Information shown:

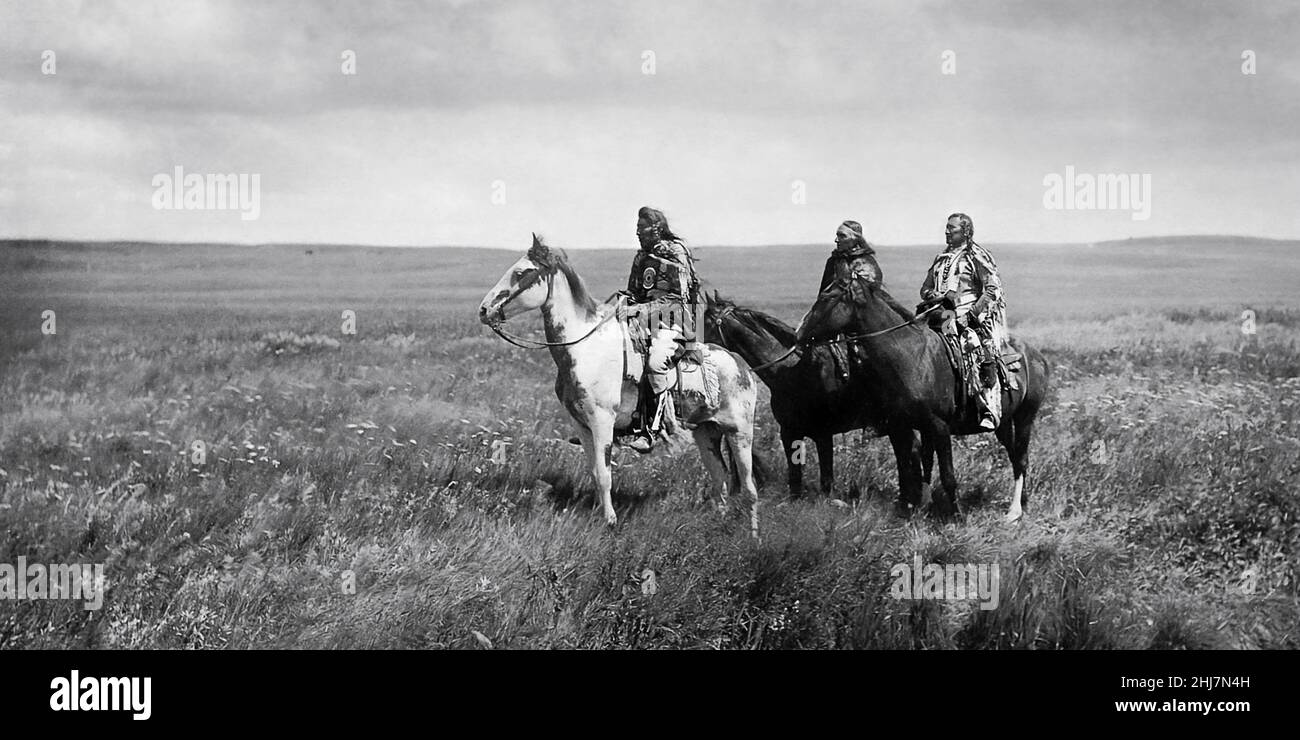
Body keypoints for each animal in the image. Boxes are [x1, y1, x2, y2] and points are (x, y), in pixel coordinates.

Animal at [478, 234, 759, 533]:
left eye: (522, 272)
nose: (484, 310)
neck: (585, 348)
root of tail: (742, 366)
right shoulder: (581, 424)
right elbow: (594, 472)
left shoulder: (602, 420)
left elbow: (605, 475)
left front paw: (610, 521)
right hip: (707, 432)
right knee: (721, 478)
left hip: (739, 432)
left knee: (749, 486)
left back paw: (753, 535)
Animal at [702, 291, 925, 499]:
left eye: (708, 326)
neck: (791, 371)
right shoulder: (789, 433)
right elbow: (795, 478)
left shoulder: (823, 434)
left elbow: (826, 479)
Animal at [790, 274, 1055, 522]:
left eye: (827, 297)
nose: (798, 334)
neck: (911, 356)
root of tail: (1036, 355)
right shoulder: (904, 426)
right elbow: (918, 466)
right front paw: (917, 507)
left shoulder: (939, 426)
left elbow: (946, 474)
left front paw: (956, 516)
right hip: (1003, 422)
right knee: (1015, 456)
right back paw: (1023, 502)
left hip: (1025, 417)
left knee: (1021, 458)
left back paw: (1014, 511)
...
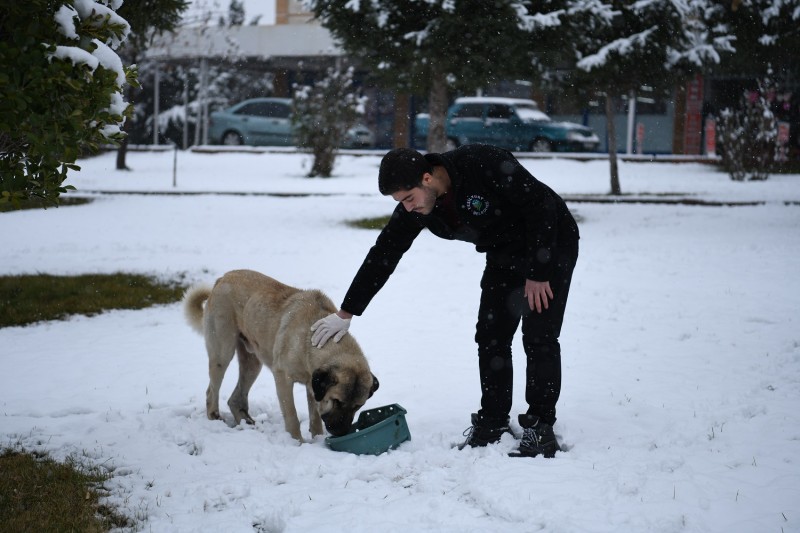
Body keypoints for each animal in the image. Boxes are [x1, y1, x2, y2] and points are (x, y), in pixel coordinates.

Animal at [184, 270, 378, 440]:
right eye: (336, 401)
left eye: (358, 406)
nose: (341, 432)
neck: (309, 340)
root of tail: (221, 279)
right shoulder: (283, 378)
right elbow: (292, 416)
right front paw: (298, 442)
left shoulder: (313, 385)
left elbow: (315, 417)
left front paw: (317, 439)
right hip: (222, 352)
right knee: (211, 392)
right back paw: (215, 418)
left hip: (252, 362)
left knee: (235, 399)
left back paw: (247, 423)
==
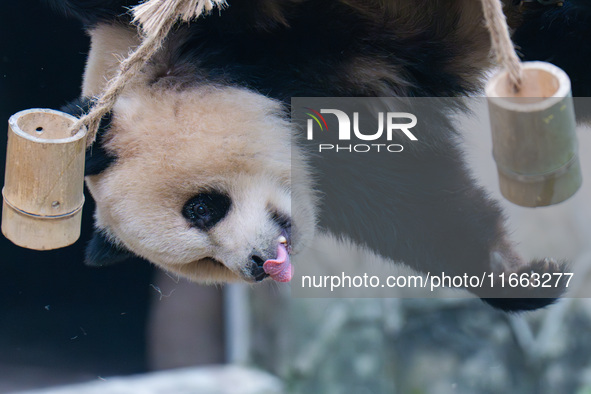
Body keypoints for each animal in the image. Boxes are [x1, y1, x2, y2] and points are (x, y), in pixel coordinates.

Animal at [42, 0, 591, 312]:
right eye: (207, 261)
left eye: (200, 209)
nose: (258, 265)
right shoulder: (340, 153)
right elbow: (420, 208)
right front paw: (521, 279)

Aim of the exercise: Go back to the listing above. Copy word for word the lines from the one with "left shoulder: (313, 385)" through the one with "left back paw: (247, 423)", and nothing more.

Answer space:
left shoulder: (313, 385)
left elbow: (315, 417)
left front paw: (317, 439)
right hip: (222, 352)
right knee: (211, 392)
right back paw: (215, 418)
left hip: (252, 362)
left knee: (235, 399)
left back paw: (247, 423)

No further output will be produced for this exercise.